Thomas, is it possible for you to work more on isolating the regression?

Things to check:
1) Did bird upgrade 2.0.9 to 2.14 switch bird to use NETLINK instead of
   route socket?

If 1) is false, there are two options: 2.0.9 and 2.14 both used NETLINK
or both used route socket. If the latter, than my guess is totally wrong
and Mark's guess is much better. If the former, than we need to bisect
between 384a885111ad and 2cbd132986a7.

2) If 1) is true, then please compile 2.14 with NETLINK disabled and
   check if leak has gone.

If 1) and 2) are true it could be the problem was in 384a885111ad
as well, but you did not use NETLINK.

3) Check if running with NETLINK on 384a885111ad reproduces the leak
   or not? (Be careful, as lots of bugs were removed after 384a885111ad)

Depending on 3) we may need to run bisection.

Anyway, please keep us updated when you got more info, starting with 1).
Comment 4 Marek Zarychta 2024-02-10 07:08:09 UTC
Now, when we have only FreeBSD 13, 14 and CURRENT branches supported and all of them have reworked routing stack with NETLINK support included, bird2-netlink is better suited to run on FreeBSD and probably should become the default flavor of net/bird2 port.
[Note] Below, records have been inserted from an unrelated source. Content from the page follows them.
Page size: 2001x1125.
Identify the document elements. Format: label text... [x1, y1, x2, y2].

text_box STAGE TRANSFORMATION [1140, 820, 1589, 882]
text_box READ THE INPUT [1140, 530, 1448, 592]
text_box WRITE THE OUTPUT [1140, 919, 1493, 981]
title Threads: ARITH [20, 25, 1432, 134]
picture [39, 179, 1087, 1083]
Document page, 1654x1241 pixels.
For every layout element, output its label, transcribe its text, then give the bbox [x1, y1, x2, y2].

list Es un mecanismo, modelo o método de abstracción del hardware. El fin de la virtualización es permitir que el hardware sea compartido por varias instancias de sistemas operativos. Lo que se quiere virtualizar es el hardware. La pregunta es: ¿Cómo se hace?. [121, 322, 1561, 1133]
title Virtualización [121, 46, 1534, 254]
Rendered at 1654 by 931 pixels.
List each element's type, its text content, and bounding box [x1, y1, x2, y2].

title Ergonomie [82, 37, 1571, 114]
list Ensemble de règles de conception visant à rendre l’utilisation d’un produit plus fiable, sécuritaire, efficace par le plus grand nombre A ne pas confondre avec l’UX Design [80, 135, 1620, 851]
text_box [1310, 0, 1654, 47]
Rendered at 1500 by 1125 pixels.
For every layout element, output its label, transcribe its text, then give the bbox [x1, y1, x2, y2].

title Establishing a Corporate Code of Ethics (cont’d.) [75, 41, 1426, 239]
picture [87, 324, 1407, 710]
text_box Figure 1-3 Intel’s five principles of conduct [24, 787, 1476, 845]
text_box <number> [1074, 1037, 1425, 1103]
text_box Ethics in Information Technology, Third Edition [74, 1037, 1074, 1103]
The transition is important to avoid such situations in the future.

Netlink flavor supports ECMP, the memory footprint is much lower compared to rtsock version, and it will run with the same config file, though small config changes are recommended. The user experience with bird2-netlink is better since it can run undisturbed for months on FreeBSD 13.2+ without any observable drawbacks.